Your assignment
The response should consist of the records that follow, printed exactly.

(Stored data)
=== Section Start ===

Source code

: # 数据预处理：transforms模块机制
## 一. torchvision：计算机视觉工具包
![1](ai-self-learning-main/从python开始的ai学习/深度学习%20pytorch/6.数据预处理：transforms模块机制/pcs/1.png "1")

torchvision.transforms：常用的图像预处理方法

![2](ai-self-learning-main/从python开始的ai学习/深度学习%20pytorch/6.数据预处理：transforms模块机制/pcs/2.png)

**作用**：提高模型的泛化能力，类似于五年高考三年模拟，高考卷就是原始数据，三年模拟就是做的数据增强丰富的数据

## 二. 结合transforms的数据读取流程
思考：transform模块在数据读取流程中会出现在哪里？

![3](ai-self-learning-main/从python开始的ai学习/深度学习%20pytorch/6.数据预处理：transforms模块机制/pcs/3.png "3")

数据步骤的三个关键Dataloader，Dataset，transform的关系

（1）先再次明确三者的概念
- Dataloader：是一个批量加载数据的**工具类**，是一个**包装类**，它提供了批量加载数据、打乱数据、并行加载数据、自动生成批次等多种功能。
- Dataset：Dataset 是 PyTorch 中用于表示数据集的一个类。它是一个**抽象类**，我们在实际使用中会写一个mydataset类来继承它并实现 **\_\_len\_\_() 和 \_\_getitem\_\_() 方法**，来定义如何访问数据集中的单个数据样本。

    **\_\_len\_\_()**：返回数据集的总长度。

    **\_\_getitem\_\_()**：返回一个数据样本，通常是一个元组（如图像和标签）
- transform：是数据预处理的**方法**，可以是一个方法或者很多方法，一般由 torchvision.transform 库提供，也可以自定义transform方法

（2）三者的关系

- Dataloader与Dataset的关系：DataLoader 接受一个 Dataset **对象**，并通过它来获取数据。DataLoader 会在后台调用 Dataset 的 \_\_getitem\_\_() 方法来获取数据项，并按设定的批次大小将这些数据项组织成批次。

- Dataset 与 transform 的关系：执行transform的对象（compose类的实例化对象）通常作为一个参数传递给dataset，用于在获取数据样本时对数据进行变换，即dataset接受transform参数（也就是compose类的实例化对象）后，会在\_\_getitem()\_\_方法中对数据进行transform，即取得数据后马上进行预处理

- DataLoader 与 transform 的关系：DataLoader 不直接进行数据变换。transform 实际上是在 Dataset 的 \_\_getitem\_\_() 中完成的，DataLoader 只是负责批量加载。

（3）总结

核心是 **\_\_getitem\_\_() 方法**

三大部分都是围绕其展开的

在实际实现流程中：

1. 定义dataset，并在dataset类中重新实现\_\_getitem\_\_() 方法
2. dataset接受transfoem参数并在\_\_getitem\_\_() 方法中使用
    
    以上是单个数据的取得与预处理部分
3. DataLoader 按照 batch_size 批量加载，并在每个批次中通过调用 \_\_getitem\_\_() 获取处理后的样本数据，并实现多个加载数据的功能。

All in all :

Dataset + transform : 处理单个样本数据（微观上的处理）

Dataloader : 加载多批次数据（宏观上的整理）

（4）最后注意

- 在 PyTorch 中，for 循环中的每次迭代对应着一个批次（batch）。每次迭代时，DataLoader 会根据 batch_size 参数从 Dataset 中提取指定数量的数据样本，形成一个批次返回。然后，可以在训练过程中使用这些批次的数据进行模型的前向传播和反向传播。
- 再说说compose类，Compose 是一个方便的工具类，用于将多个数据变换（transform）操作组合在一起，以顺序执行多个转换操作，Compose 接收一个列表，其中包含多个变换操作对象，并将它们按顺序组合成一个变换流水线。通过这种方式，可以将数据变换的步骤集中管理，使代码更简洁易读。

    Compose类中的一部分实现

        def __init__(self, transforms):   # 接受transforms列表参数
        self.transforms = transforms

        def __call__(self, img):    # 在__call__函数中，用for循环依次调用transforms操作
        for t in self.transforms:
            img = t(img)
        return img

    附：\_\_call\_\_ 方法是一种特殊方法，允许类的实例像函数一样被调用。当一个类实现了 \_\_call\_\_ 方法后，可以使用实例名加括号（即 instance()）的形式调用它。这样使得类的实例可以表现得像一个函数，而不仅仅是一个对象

=== Section End ===

Exercise output
Source code

: # 数据预处理：transforms模块机制
## 一. torchvision：计算机视觉工具包
![1](ai-self-learning-main/从python开始的ai学习/深度学习%20pytorch/6.数据预处理：transforms模块机制/pcs/1.png "1")

torchvision.transforms：常用的图像预处理方法

![2](ai-self-learning-main/从python开始的ai学习/深度学习%20pytorch/6.数据预处理：transforms模块机制/pcs/2.png)

**作用**：提高模型的泛化能力，类似于五年高考三年模拟，高考卷就是原始数据，三年模拟就是做的数据增强丰富的数据

## 二. 结合transforms的数据读取流程
思考：transform模块在数据读取流程中会出现在哪里？

![3](ai-self-learning-main/从python开始的ai学习/深度学习%20pytorch/6.数据预处理：transforms模块机制/pcs/3.png "3")

数据步骤的三个关键Dataloader，Dataset，transform的关系

（1）先再次明确三者的概念
- Dataloader：是一个批量加载数据的**工具类**，是一个**包装类**，它提供了批量加载数据、打乱数据、并行加载数据、自动生成批次等多种功能。
- Dataset：Dataset 是 PyTorch 中用于表示数据集的一个类。它是一个**抽象类**，我们在实际使用中会写一个mydataset类来继承它并实现 **\_\_len\_\_() 和 \_\_getitem\_\_() 方法**，来定义如何访问数据集中的单个数据样本。

    **\_\_len\_\_()**：返回数据集的总长度。

    **\_\_getitem\_\_()**：返回一个数据样本，通常是一个元组（如图像和标签）
- transform：是数据预处理的**方法**，可以是一个方法或者很多方法，一般由 torchvision.transform 库提供，也可以自定义transform方法

（2）三者的关系

- Dataloader与Dataset的关系：DataLoader 接受一个 Dataset **对象**，并通过它来获取数据。DataLoader 会在后台调用 Dataset 的 \_\_getitem\_\_() 方法来获取数据项，并按设定的批次大小将这些数据项组织成批次。

- Dataset 与 transform 的关系：执行transform的对象（compose类的实例化对象）通常作为一个参数传递给dataset，用于在获取数据样本时对数据进行变换，即dataset接受transform参数（也就是compose类的实例化对象）后，会在\_\_getitem()\_\_方法中对数据进行transform，即取得数据后马上进行预处理

- DataLoader 与 transform 的关系：DataLoader 不直接进行数据变换。transform 实际上是在 Dataset 的 \_\_getitem\_\_() 中完成的，DataLoader 只是负责批量加载。

（3）总结

核心是 **\_\_getitem\_\_() 方法**

三大部分都是围绕其展开的

在实际实现流程中：

1. 定义dataset，并在dataset类中重新实现\_\_getitem\_\_() 方法
2. dataset接受transfoem参数并在\_\_getitem\_\_() 方法中使用
    
    以上是单个数据的取得与预处理部分
3. DataLoader 按照 batch_size 批量加载，并在每个批次中通过调用 \_\_getitem\_\_() 获取处理后的样本数据，并实现多个加载数据的功能。

All in all :

Dataset + transform : 处理单个样本数据（微观上的处理）

Dataloader : 加载多批次数据（宏观上的整理）

（4）最后注意

- 在 PyTorch 中，for 循环中的每次迭代对应着一个批次（batch）。每次迭代时，DataLoader 会根据 batch_size 参数从 Dataset 中提取指定数量的数据样本，形成一个批次返回。然后，可以在训练过程中使用这些批次的数据进行模型的前向传播和反向传播。
- 再说说compose类，Compose 是一个方便的工具类，用于将多个数据变换（transform）操作组合在一起，以顺序执行多个转换操作，Compose 接收一个列表，其中包含多个变换操作对象，并将它们按顺序组合成一个变换流水线。通过这种方式，可以将数据变换的步骤集中管理，使代码更简洁易读。

    Compose类中的一部分实现

        def __init__(self, transforms):   # 接受transforms列表参数
        self.transforms = transforms

        def __call__(self, img):    # 在__call__函数中，用for循环依次调用transforms操作
        for t in self.transforms:
            img = t(img)
        return img

    附：\_\_call\_\_ 方法是一种特殊方法，允许类的实例像函数一样被调用。当一个类实现了 \_\_call\_\_ 方法后，可以使用实例名加括号（即 instance()）的形式调用它。这样使得类的实例可以表现得像一个函数，而不仅仅是一个对象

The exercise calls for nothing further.